* EXERCISE DESCRIPTION: Would you transcribe the records below exactly, omitting every picture?

* MATERIAL PROVIDED:

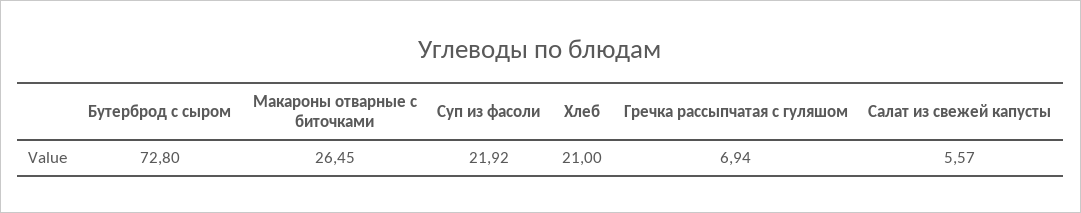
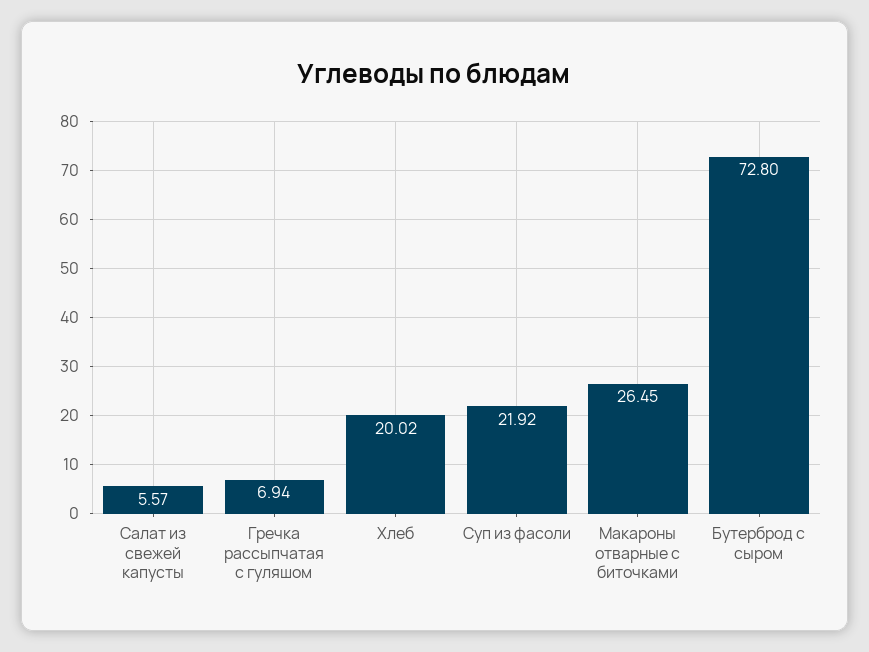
  {
    "Бутерброд с сыром": 72.8,
    "Макароны отварные с биточками": 26.45,
    "Суп из фасоли": 21.92,
-   "Хлеб": 21,
+   "Хлеб": 20.02,
    "Гречка рассыпчатая с гуляшом": 6.94,
    "Салат из свежей капусты": 5.57
  }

* SOLVED EXERCISE:
  {
    "Бутерброд с сыром": 72.8,
    "Макароны отварные с биточками": 26.45,
    "Суп из фасоли": 21.92,
-   "Хлеб": 21,
+   "Хлеб": 20.02,
    "Гречка рассыпчатая с гуляшом": 6.94,
    "Салат из свежей капусты": 5.57
  }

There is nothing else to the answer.